YOUR INSTRUCTIONS =
Identify and copy all lines of the material where the string "Автосервис" is found.

INPUT MATERIAL =
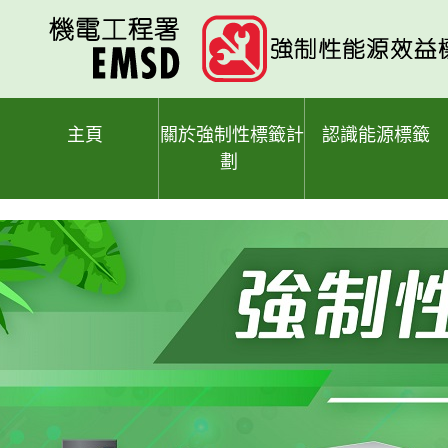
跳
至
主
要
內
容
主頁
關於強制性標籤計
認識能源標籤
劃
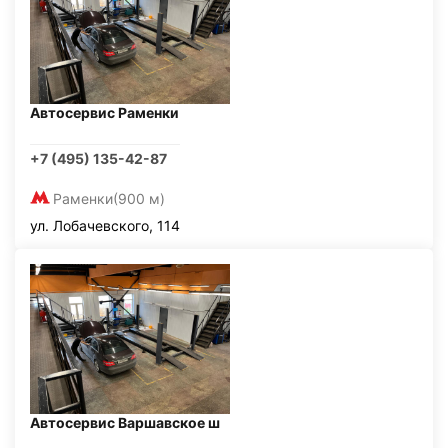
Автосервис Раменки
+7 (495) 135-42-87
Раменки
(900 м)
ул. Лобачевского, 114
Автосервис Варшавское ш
---
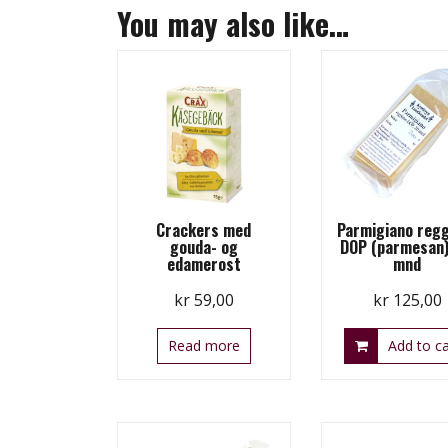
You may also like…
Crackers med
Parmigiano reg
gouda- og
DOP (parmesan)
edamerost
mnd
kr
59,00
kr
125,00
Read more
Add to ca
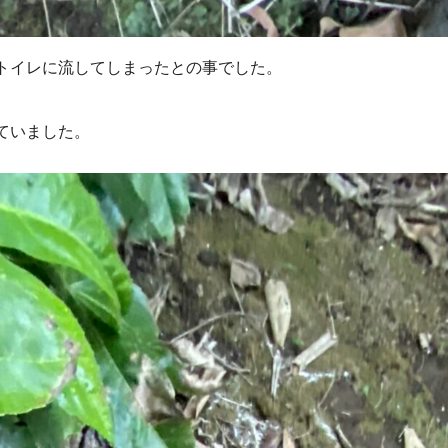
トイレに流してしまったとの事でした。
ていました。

RESPONSE =
Автосервис Раменки
Автосервис Варшавское ш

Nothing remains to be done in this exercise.